Poco tempo dopo la Stampaben si fece viva di nuovo: Marta era stata contattata e assunta, ma oltre a lei serviva anche una figura più orientata alla parte creativa del lavoro. Erano disposti ad accettare le mie richieste riguardanti l’orario, che doveva essere part-time o comunque ridotto: all’epoca scrivevo testi e realizzavo la grafica per una emittente televisiva locale, a titolo gratuito ma con buone prospettive di crescita, e non volevo abbandonare questa potenziale occasione. Organizzammo così un incontro a Cittadella Marittima, al quale erano presenti Timento e Trappolini, con una breve incursione di Sfuriotti che evidentemente aveva altro a cui pensare. Tra un discorso e l’altro spiccò una frase che mi convinse ad accettare; era quello che volevo sentire, ma non potevo sapere che era soltanto un assaggio delle mille bugie che avrei ascoltato da Timento a partire da quel giorno: “La Stampaben sa premiare chi lo merita”.

Credevo di aver trovato il paradiso: preciso, puntuale, metodico e disponibile com’ero (e come sono tuttora), avrei fatto carriera e mi si sarebbero spalancate le porte di un futuro luminoso. E invece ero solo all’inizio di un baratro profondissimo fatto di angherìe, umiliazioni, menzogne e cattiverie gratuite, che mi avrebbero portato alla perdita dell’autostima e alla depressione, per non parlare di un epilogo che neanche un ladro avrebbe meritato: quello del licenziamento senza giusta causa. Vorrei tanto poter tornare a quel giorno, evitare quell’errore e darmi un’altra possibilità. Una seconda chance, che credo di meritare per quello che ho dato e quello che ho fatto nell’arco di tutta la mia storia lavorativa.

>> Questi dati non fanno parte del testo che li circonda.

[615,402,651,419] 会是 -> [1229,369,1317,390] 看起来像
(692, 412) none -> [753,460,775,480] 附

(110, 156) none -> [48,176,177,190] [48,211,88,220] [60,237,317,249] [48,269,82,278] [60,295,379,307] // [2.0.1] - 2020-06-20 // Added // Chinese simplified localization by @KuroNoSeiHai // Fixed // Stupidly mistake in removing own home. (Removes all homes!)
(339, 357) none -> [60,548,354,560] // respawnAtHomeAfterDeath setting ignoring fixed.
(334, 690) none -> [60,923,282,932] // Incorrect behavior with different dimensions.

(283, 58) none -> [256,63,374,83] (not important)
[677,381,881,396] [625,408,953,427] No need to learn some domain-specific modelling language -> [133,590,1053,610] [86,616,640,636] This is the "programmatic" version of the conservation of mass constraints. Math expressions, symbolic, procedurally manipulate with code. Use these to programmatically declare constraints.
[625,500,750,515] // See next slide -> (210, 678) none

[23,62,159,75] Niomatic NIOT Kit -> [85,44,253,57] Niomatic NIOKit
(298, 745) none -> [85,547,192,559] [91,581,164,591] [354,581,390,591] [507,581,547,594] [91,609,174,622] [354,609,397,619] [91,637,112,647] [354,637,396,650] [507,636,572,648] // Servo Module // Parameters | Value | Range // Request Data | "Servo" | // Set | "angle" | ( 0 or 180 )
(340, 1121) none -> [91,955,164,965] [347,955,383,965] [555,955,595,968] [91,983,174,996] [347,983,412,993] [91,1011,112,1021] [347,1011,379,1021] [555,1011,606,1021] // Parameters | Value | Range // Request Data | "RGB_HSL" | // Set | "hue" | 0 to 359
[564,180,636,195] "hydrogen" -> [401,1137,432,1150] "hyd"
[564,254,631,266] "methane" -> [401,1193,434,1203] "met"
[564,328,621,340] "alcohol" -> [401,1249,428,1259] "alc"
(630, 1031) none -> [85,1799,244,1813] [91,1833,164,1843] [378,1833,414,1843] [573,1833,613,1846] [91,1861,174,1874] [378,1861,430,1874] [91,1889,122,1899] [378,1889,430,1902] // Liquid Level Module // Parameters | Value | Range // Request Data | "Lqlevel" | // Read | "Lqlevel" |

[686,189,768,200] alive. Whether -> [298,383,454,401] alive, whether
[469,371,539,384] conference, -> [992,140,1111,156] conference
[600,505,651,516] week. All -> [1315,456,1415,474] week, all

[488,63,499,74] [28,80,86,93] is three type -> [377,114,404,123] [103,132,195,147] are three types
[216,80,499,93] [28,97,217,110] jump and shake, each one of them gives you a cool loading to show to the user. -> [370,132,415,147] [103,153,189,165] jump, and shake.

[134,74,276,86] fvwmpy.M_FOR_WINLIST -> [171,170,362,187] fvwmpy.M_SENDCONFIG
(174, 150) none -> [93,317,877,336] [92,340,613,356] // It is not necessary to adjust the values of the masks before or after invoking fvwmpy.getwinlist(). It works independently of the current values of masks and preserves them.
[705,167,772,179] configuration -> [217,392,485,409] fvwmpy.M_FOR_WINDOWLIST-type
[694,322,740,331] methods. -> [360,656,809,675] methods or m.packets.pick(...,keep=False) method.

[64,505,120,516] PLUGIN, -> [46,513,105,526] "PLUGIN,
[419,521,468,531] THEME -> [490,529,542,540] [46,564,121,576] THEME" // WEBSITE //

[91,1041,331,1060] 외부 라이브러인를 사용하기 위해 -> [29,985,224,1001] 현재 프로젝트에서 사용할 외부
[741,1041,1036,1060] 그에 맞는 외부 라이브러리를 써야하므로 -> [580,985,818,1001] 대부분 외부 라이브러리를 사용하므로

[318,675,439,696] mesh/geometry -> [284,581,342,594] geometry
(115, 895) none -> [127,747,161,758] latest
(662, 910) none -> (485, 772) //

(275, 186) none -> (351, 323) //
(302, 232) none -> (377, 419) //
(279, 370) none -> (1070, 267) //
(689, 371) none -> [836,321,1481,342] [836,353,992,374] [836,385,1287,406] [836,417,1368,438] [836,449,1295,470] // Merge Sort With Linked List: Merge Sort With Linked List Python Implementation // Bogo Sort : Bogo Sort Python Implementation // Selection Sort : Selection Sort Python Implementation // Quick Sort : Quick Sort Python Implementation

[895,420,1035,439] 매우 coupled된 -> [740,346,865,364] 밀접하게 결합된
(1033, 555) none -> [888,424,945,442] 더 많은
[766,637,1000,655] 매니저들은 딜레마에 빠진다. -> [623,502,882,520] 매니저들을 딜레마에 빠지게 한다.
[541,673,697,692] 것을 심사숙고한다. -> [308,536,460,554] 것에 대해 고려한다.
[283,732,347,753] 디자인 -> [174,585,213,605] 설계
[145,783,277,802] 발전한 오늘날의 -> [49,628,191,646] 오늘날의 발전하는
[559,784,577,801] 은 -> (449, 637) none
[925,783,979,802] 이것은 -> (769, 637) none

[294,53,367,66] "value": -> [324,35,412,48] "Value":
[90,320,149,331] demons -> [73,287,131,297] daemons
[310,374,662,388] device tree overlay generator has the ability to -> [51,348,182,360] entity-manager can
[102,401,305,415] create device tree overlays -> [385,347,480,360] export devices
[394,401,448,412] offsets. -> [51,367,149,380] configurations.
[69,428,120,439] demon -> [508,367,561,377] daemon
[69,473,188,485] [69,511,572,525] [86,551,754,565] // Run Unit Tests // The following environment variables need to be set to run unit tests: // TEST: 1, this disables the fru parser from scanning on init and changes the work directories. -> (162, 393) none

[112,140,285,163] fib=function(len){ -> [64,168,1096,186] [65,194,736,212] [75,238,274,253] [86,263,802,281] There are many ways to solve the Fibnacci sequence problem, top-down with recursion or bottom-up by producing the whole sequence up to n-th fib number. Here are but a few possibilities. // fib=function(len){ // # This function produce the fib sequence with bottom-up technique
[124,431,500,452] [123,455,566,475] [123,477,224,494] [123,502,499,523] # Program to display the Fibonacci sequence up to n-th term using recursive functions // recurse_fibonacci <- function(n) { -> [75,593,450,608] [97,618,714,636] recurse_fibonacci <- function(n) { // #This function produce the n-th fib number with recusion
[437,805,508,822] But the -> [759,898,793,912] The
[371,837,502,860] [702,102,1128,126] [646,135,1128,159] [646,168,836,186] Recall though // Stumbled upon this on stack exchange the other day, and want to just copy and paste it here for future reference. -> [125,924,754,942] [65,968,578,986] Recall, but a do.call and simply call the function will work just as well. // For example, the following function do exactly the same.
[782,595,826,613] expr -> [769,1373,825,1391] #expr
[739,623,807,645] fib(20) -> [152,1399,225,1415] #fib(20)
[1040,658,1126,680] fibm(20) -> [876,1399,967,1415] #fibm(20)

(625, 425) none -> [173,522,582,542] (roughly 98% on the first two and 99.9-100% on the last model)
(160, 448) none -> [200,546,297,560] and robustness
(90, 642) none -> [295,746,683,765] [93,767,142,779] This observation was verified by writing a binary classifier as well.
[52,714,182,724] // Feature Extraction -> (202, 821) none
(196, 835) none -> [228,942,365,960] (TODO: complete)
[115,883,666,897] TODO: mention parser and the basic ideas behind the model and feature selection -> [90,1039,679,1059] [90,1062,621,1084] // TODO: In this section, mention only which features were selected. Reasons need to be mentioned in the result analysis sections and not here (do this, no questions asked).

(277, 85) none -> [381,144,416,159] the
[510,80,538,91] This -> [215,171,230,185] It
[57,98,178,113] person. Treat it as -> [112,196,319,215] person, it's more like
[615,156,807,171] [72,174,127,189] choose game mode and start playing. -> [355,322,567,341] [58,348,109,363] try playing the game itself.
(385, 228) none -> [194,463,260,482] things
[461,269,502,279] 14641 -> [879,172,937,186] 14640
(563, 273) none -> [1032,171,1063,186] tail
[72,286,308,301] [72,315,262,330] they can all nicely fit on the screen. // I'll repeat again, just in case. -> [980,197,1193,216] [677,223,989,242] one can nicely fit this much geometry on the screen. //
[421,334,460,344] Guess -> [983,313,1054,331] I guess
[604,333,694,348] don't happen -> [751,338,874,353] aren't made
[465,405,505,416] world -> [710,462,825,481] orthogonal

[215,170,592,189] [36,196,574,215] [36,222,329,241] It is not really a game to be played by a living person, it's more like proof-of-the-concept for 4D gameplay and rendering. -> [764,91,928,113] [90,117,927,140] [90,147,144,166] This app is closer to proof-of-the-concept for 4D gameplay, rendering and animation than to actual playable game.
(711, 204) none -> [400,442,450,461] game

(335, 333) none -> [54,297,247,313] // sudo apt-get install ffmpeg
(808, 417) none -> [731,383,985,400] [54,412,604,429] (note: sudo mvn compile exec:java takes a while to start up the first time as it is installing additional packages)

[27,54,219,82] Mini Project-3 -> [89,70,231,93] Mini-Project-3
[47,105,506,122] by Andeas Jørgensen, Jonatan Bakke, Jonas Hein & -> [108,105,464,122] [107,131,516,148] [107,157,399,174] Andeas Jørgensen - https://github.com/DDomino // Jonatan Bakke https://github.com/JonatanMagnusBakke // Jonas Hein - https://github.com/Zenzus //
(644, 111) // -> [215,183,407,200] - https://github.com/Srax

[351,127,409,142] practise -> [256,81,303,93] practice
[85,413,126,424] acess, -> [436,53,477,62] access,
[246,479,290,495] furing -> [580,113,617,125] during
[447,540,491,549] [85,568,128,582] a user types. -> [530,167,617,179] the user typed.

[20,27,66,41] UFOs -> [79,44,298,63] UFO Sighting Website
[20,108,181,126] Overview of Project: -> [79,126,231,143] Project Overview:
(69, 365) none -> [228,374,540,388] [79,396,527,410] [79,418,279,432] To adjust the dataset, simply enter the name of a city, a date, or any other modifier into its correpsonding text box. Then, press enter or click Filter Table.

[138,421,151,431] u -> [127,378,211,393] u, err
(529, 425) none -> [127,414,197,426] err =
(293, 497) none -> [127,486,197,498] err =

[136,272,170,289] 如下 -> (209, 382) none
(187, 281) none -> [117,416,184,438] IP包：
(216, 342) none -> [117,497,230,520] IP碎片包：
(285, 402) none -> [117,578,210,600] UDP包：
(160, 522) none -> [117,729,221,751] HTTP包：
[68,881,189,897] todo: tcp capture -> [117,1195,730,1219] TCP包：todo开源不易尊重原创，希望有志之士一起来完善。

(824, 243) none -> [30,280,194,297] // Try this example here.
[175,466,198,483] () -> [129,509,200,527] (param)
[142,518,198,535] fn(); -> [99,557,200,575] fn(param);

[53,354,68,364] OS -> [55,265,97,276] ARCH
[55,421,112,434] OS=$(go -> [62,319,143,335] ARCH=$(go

Comunque sia, feci la mia scelta sciagurata ed entrai a far parte della Stampaben. E subito la prima sorpresa: nessuno del reparto grafico, fino a quel giorno, si era preso il disturbo di creare un archivio dei lavori eseguiti. Solo fogli volanti, appunti sparsi qua e là senza nessun metodo, tutto affidato alla memoria e a quanto contenuto nei files di produzione: se un cliente portava un campione colore, si preparava l’inchiostro e si stampava, senza conservare il campione né annotare in modo sistematico una corrispondenza Pantone o CMYK. Allo stesso modo non venivano archiviati nominativi, misure, quantità, tipo di carta, lavorazioni accessorie… niente di niente: tutto quello che si aveva a disposizione era il contenuto delle bolle di accompagnamento e delle fatture. Avevo trovato la prima occasione di dimostrare come sapevo lavorare: presi un faldone in segreteria, lo marcai “Davide 1” e iniziai subito ad archiviare tutto il materiale dei lavori, anche piccoli, che nel frattempo stavo cominciando a sviluppare. Poco dopo introdussi anche le schede di lavoro, fino ad allora sconosciute, nelle quali annotavo tutti i dettagli che un giorno sarebbero potuti tornare utili per ristampe dello stesso ordine. Per Trappolini era un’inutile perdita di tempo, ma io sapevo che c’è un unico modo di lavorare: quello giusto.

Le prime settimane furono relativamente tranquille, ma di lì a poco mi sarei ritrovato all’ingresso principale dell’inferno.